The Washington state Department of Health closed the area associated with the vibriosis illness, the southern tip of the Hood Canal, and has asked commercial harvesters and dealers who obtained oysters from this area to recall them. Raw oysters from the area were distributed to California, Florida, Hawaii, Idaho, New York, Oregon, Washington, Canada's British Columbia, Hong Kong, Malaysia and Singapore.
The Hawaii Department of Health contacted the local FDA office and determined the last shipment of the offending oysters to Hawaii were made July 19. The raw oysters have all been purchased, said spokeswoman Janice Okubo. "We're assuming they've all been consumed by now."

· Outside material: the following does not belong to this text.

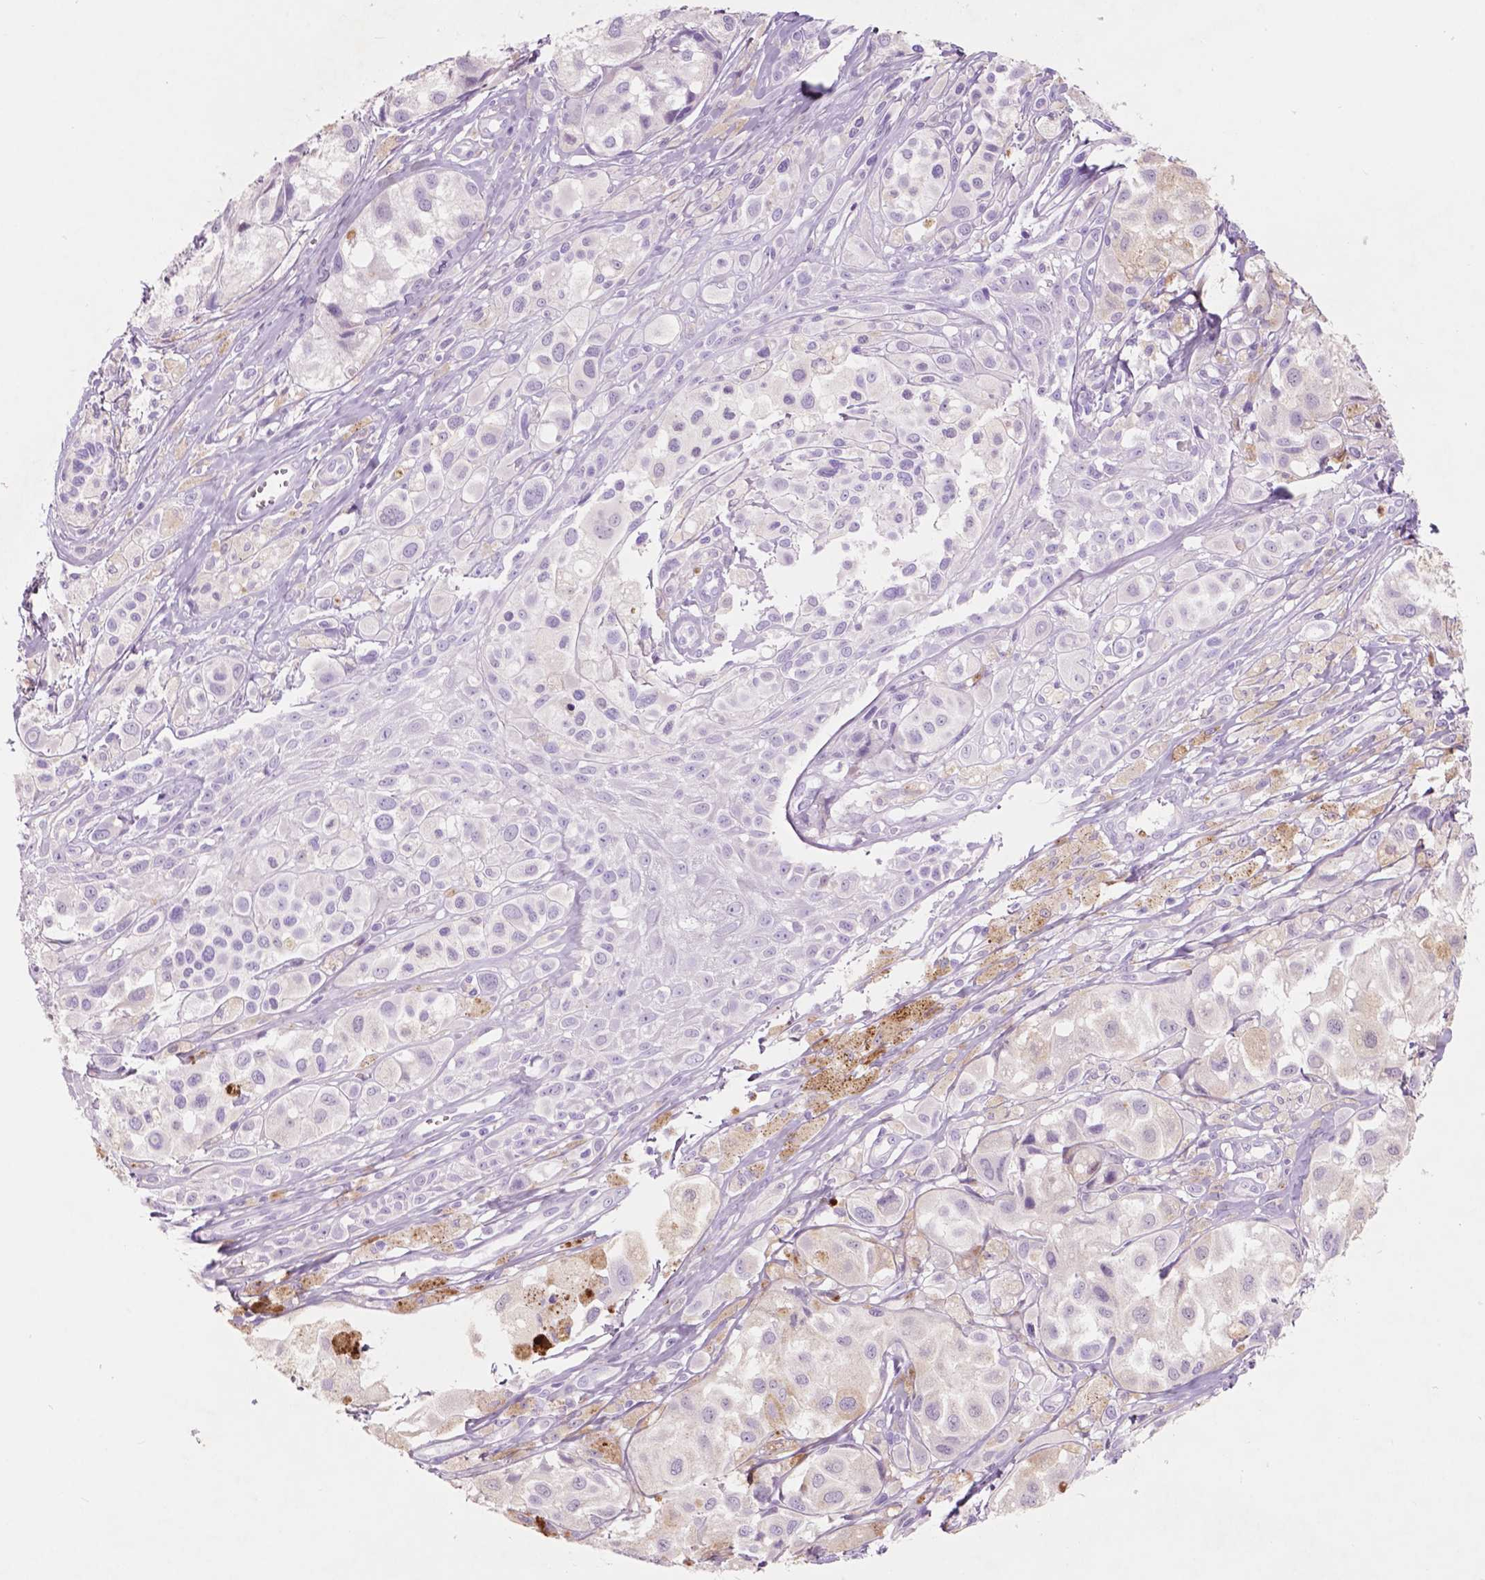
{"staining": {"intensity": "negative", "quantity": "none", "location": "none"}, "tissue": "melanoma", "cell_type": "Tumor cells", "image_type": "cancer", "snomed": [{"axis": "morphology", "description": "Malignant melanoma, NOS"}, {"axis": "topography", "description": "Skin"}], "caption": "The photomicrograph shows no significant positivity in tumor cells of malignant melanoma.", "gene": "CUZD1", "patient": {"sex": "male", "age": 77}}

Okubo said that the department has found no reports of such illness in the state. The last report of a similar seafood-related illness in Hawaii was reported in May, she said.
Rodney Okada, buyer for Hawaii seafood wholesaler Okada U & Co., said he checked with his supplier after learning about the outbreak and was reassured his supply of fresh oysters that arrived earlier this week was not from a tainted area.
Consumers who have recently purchased oysters should check with the place of purchase and ask if the oysters were harvested from the affected area.
Star-Bulletin reporter Leila Fujimori and the Associated Press contributed to this report.